DATA SHOWN section start

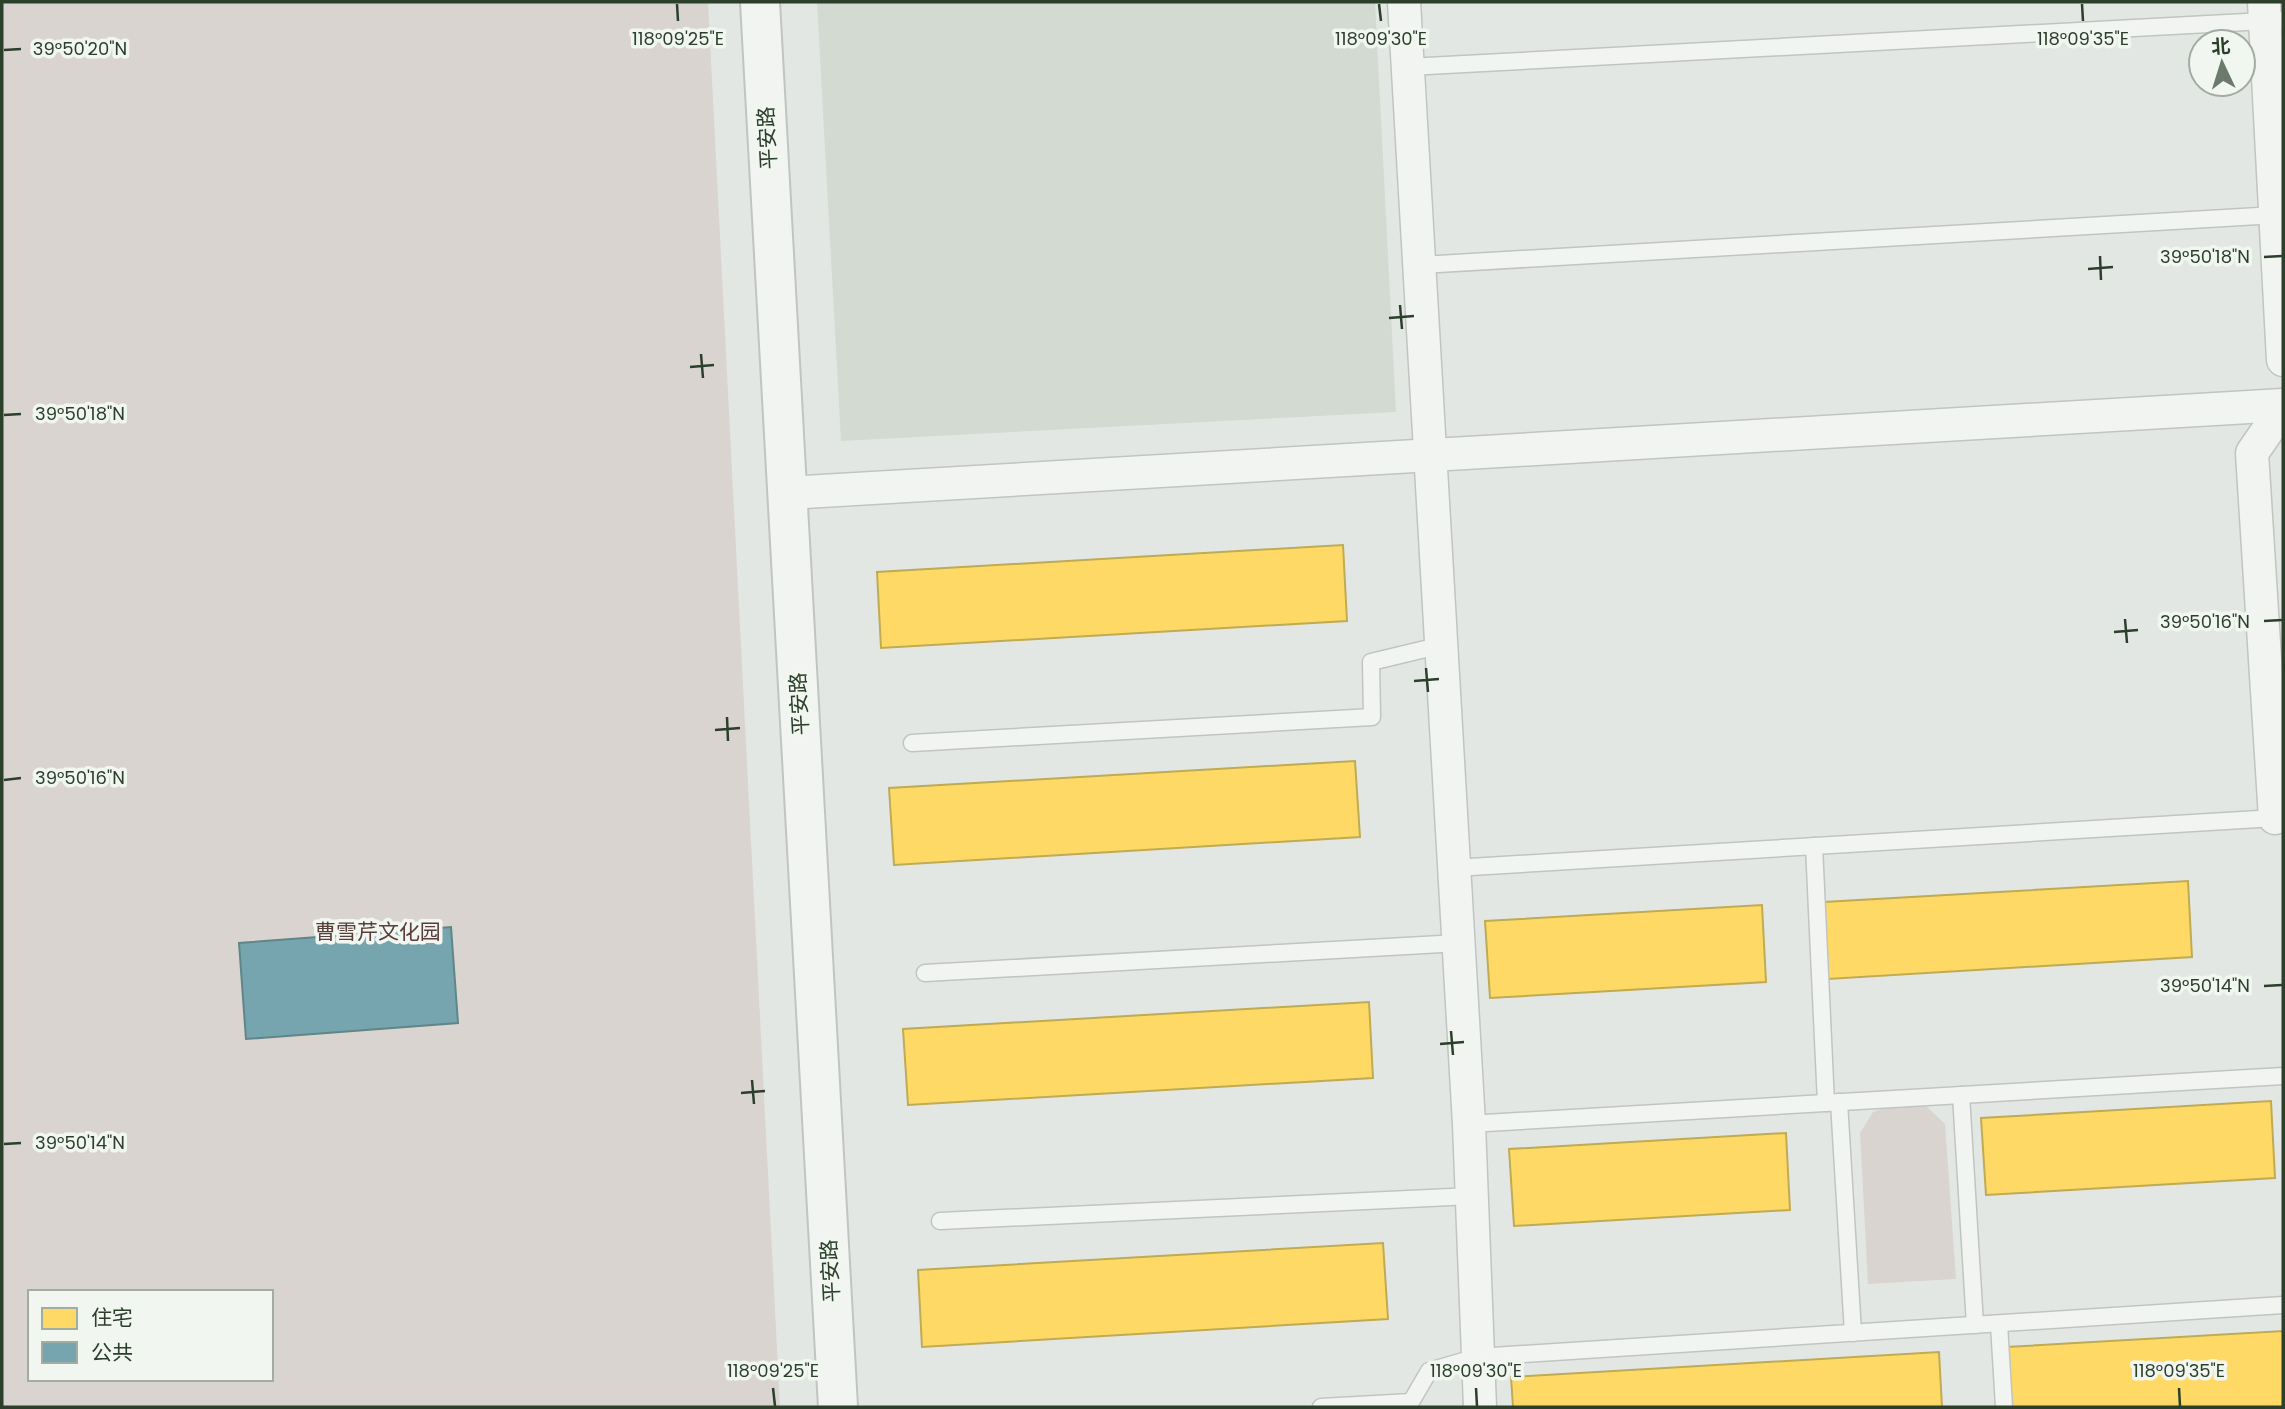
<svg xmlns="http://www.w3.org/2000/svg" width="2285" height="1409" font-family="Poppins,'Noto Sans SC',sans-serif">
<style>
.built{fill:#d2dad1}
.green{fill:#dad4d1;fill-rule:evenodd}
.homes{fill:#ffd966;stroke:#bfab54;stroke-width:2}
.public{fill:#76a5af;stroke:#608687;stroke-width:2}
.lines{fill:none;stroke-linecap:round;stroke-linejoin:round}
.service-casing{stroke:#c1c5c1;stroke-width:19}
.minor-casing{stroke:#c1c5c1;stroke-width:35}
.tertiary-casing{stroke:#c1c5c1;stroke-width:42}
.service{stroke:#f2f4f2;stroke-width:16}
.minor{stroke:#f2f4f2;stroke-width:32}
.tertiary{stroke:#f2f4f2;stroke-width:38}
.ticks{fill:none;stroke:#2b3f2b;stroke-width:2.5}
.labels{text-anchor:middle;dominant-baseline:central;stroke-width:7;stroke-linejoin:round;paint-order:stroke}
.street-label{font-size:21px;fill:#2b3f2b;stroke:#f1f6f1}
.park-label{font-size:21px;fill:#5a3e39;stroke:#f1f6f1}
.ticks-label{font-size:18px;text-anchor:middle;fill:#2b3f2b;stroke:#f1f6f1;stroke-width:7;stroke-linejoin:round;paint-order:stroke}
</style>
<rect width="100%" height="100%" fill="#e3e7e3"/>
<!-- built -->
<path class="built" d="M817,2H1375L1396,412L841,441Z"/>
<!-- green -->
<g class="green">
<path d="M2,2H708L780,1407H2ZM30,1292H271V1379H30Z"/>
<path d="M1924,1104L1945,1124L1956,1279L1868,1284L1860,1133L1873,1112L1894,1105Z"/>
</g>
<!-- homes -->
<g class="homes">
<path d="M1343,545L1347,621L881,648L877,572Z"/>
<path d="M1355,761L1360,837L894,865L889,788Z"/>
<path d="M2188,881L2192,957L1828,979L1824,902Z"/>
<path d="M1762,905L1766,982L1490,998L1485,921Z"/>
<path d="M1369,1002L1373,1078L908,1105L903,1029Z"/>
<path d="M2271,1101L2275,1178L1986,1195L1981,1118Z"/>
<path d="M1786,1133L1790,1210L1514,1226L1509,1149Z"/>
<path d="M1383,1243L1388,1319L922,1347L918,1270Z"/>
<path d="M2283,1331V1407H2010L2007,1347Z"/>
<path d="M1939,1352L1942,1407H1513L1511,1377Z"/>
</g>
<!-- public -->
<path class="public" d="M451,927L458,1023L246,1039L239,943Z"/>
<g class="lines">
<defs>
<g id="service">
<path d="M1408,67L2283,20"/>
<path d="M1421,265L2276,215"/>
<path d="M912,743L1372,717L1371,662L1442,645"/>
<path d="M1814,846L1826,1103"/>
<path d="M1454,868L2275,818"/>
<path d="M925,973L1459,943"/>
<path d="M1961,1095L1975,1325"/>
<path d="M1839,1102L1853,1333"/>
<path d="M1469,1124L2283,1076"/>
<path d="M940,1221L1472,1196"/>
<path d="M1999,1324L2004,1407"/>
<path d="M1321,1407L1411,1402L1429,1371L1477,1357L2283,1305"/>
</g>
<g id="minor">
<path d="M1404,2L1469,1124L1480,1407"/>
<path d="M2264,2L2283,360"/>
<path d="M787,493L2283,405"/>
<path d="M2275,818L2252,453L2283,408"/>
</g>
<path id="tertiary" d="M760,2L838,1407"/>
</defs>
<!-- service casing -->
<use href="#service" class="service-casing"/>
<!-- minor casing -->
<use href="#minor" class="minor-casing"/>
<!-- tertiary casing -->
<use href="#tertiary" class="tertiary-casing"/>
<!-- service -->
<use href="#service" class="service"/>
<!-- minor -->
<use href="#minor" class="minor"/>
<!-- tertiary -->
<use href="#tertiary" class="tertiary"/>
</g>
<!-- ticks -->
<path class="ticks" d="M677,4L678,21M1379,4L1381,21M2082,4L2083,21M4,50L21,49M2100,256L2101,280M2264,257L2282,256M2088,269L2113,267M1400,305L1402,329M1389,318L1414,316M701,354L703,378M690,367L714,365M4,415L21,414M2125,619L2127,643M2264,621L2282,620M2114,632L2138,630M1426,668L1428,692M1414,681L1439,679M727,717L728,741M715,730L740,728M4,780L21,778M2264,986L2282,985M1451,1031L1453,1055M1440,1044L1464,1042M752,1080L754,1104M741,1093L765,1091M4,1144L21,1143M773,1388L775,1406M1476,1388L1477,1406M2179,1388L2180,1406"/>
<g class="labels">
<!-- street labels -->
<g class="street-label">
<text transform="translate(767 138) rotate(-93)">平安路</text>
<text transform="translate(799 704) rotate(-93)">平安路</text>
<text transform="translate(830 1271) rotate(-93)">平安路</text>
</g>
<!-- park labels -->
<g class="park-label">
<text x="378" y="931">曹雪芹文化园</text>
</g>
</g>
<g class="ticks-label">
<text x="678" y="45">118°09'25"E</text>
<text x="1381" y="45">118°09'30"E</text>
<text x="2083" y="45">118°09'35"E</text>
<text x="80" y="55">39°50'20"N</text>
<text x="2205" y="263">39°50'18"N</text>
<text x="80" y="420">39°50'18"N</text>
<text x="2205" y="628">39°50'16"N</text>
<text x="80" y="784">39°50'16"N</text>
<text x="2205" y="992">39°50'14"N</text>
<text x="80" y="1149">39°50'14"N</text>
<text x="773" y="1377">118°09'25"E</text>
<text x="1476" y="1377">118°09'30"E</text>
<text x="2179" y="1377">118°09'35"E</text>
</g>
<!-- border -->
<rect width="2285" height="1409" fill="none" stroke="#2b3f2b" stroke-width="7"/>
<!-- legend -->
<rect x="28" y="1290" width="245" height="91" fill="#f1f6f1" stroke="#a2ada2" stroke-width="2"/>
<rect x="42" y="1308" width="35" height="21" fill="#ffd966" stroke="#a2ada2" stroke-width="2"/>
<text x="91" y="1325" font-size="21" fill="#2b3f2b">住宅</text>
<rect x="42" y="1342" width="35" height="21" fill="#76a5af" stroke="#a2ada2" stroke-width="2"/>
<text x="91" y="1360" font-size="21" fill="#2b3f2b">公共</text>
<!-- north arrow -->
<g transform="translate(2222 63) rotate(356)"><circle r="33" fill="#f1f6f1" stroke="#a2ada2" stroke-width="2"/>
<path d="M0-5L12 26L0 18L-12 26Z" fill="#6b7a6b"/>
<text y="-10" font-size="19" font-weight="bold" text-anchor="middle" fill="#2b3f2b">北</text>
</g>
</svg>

DATA SHOWN section end

▸ WHAT YOU NEED TO DO
Put each line of the listing above into the copy exactly, dropping the pictures.

▸ EXERCISE SOLUTION
<svg xmlns="http://www.w3.org/2000/svg" width="2285" height="1409" font-family="Poppins,'Noto Sans SC',sans-serif">
<style>
.built{fill:#d2dad1}
.green{fill:#dad4d1;fill-rule:evenodd}
.homes{fill:#ffd966;stroke:#bfab54;stroke-width:2}
.public{fill:#76a5af;stroke:#608687;stroke-width:2}
.lines{fill:none;stroke-linecap:round;stroke-linejoin:round}
.service-casing{stroke:#c1c5c1;stroke-width:19}
.minor-casing{stroke:#c1c5c1;stroke-width:35}
.tertiary-casing{stroke:#c1c5c1;stroke-width:42}
.service{stroke:#f2f4f2;stroke-width:16}
.minor{stroke:#f2f4f2;stroke-width:32}
.tertiary{stroke:#f2f4f2;stroke-width:38}
.ticks{fill:none;stroke:#2b3f2b;stroke-width:2.5}
.labels{text-anchor:middle;dominant-baseline:central;stroke-width:7;stroke-linejoin:round;paint-order:stroke}
.street-label{font-size:21px;fill:#2b3f2b;stroke:#f1f6f1}
.park-label{font-size:21px;fill:#5a3e39;stroke:#f1f6f1}
.ticks-label{font-size:18px;text-anchor:middle;fill:#2b3f2b;stroke:#f1f6f1;stroke-width:7;stroke-linejoin:round;paint-order:stroke}
</style>
<rect width="100%" height="100%" fill="#e3e7e3"/>
<!-- built -->
<path class="built" d="M817,2H1375L1396,412L841,441Z"/>
<!-- green -->
<g class="green">
<path d="M2,2H708L780,1407H2ZM30,1292H271V1379H30Z"/>
<path d="M1924,1104L1945,1124L1956,1279L1868,1284L1860,1133L1873,1112L1894,1105Z"/>
</g>
<!-- homes -->
<g class="homes">
<path d="M1343,545L1347,621L881,648L877,572Z"/>
<path d="M1355,761L1360,837L894,865L889,788Z"/>
<path d="M2188,881L2192,957L1828,979L1824,902Z"/>
<path d="M1762,905L1766,982L1490,998L1485,921Z"/>
<path d="M1369,1002L1373,1078L908,1105L903,1029Z"/>
<path d="M2271,1101L2275,1178L1986,1195L1981,1118Z"/>
<path d="M1786,1133L1790,1210L1514,1226L1509,1149Z"/>
<path d="M1383,1243L1388,1319L922,1347L918,1270Z"/>
<path d="M2283,1331V1407H2010L2007,1347Z"/>
<path d="M1939,1352L1942,1407H1513L1511,1377Z"/>
</g>
<!-- public -->
<path class="public" d="M451,927L458,1023L246,1039L239,943Z"/>
<g class="lines">
<defs>
<g id="service">
<path d="M1408,67L2283,20"/>
<path d="M1421,265L2276,215"/>
<path d="M912,743L1372,717L1371,662L1442,645"/>
<path d="M1814,846L1826,1103"/>
<path d="M1454,868L2275,818"/>
<path d="M925,973L1459,943"/>
<path d="M1961,1095L1975,1325"/>
<path d="M1839,1102L1853,1333"/>
<path d="M1469,1124L2283,1076"/>
<path d="M940,1221L1472,1196"/>
<path d="M1999,1324L2004,1407"/>
<path d="M1321,1407L1411,1402L1429,1371L1477,1357L2283,1305"/>
</g>
<g id="minor">
<path d="M1404,2L1469,1124L1480,1407"/>
<path d="M2264,2L2283,360"/>
<path d="M787,493L2283,405"/>
<path d="M2275,818L2252,453L2283,408"/>
</g>
<path id="tertiary" d="M760,2L838,1407"/>
</defs>
<!-- service casing -->
<use href="#service" class="service-casing"/>
<!-- minor casing -->
<use href="#minor" class="minor-casing"/>
<!-- tertiary casing -->
<use href="#tertiary" class="tertiary-casing"/>
<!-- service -->
<use href="#service" class="service"/>
<!-- minor -->
<use href="#minor" class="minor"/>
<!-- tertiary -->
<use href="#tertiary" class="tertiary"/>
</g>
<!-- ticks -->
<path class="ticks" d="M677,4L678,21M1379,4L1381,21M2082,4L2083,21M4,50L21,49M2100,256L2101,280M2264,257L2282,256M2088,269L2113,267M1400,305L1402,329M1389,318L1414,316M701,354L703,378M690,367L714,365M4,415L21,414M2125,619L2127,643M2264,621L2282,620M2114,632L2138,630M1426,668L1428,692M1414,681L1439,679M727,717L728,741M715,730L740,728M4,780L21,778M2264,986L2282,985M1451,1031L1453,1055M1440,1044L1464,1042M752,1080L754,1104M741,1093L765,1091M4,1144L21,1143M773,1388L775,1406M1476,1388L1477,1406M2179,1388L2180,1406"/>
<g class="labels">
<!-- street labels -->
<g class="street-label">
<text transform="translate(767 138) rotate(-93)">平安路</text>
<text transform="translate(799 704) rotate(-93)">平安路</text>
<text transform="translate(830 1271) rotate(-93)">平安路</text>
</g>
<!-- park labels -->
<g class="park-label">
<text x="378" y="931">曹雪芹文化园</text>
</g>
</g>
<g class="ticks-label">
<text x="678" y="45">118°09'25"E</text>
<text x="1381" y="45">118°09'30"E</text>
<text x="2083" y="45">118°09'35"E</text>
<text x="80" y="55">39°50'20"N</text>
<text x="2205" y="263">39°50'18"N</text>
<text x="80" y="420">39°50'18"N</text>
<text x="2205" y="628">39°50'16"N</text>
<text x="80" y="784">39°50'16"N</text>
<text x="2205" y="992">39°50'14"N</text>
<text x="80" y="1149">39°50'14"N</text>
<text x="773" y="1377">118°09'25"E</text>
<text x="1476" y="1377">118°09'30"E</text>
<text x="2179" y="1377">118°09'35"E</text>
</g>
<!-- border -->
<rect width="2285" height="1409" fill="none" stroke="#2b3f2b" stroke-width="7"/>
<!-- legend -->
<rect x="28" y="1290" width="245" height="91" fill="#f1f6f1" stroke="#a2ada2" stroke-width="2"/>
<rect x="42" y="1308" width="35" height="21" fill="#ffd966" stroke="#a2ada2" stroke-width="2"/>
<text x="91" y="1325" font-size="21" fill="#2b3f2b">住宅</text>
<rect x="42" y="1342" width="35" height="21" fill="#76a5af" stroke="#a2ada2" stroke-width="2"/>
<text x="91" y="1360" font-size="21" fill="#2b3f2b">公共</text>
<!-- north arrow -->
<g transform="translate(2222 63) rotate(356)"><circle r="33" fill="#f1f6f1" stroke="#a2ada2" stroke-width="2"/>
<path d="M0-5L12 26L0 18L-12 26Z" fill="#6b7a6b"/>
<text y="-10" font-size="19" font-weight="bold" text-anchor="middle" fill="#2b3f2b">北</text>
</g>
</svg>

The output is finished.